Reproduce each of the following entries word for word.
[START]
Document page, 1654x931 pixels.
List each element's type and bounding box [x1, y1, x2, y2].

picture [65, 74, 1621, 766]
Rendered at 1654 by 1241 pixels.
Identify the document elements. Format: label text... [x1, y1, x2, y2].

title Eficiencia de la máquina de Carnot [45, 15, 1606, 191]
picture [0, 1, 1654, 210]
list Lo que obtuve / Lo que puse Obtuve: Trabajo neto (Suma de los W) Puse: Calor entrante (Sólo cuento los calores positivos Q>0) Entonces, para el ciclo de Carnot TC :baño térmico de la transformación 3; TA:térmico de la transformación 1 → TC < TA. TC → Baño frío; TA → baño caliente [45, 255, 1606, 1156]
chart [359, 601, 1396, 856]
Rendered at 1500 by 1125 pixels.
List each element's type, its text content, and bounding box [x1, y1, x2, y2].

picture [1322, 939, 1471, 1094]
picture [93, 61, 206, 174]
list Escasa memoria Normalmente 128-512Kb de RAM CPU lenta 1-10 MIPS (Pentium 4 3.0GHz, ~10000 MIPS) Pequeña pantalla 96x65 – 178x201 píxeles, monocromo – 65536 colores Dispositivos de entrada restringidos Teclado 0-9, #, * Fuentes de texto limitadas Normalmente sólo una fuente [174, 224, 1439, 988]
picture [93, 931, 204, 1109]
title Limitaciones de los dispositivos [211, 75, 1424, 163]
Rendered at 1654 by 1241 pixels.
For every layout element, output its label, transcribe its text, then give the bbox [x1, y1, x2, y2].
[END]
** Solution **
Document page, 1654x931 pixels.
List each element's type and bounding box [x1, y1, x2, y2].

picture [65, 74, 1621, 766]
Rendered at 1654 by 1241 pixels.
Identify the document elements. Format: label text... [x1, y1, x2, y2].

title Eficiencia de la máquina de Carnot [45, 15, 1606, 191]
picture [0, 1, 1654, 210]
list Lo que obtuve / Lo que puse Obtuve: Trabajo neto (Suma de los W) Puse: Calor entrante (Sólo cuento los calores positivos Q>0) Entonces, para el ciclo de Carnot TC :baño térmico de la transformación 3; TA:térmico de la transformación 1 → TC < TA. TC → Baño frío; TA → baño caliente [45, 255, 1606, 1156]
chart [359, 601, 1396, 856]
Rendered at 1500 by 1125 pixels.
List each element's type, its text content, and bounding box [x1, y1, x2, y2].

picture [1322, 939, 1471, 1094]
picture [93, 61, 206, 174]
list Escasa memoria Normalmente 128-512Kb de RAM CPU lenta 1-10 MIPS (Pentium 4 3.0GHz, ~10000 MIPS) Pequeña pantalla 96x65 – 178x201 píxeles, monocromo – 65536 colores Dispositivos de entrada restringidos Teclado 0-9, #, * Fuentes de texto limitadas Normalmente sólo una fuente [174, 224, 1439, 988]
picture [93, 931, 204, 1109]
title Limitaciones de los dispositivos [211, 75, 1424, 163]
Rendered at 1654 by 1241 pixels.
For every layout element, output its label, transcribe its text, then give the bbox [x1, y1, x2, y2].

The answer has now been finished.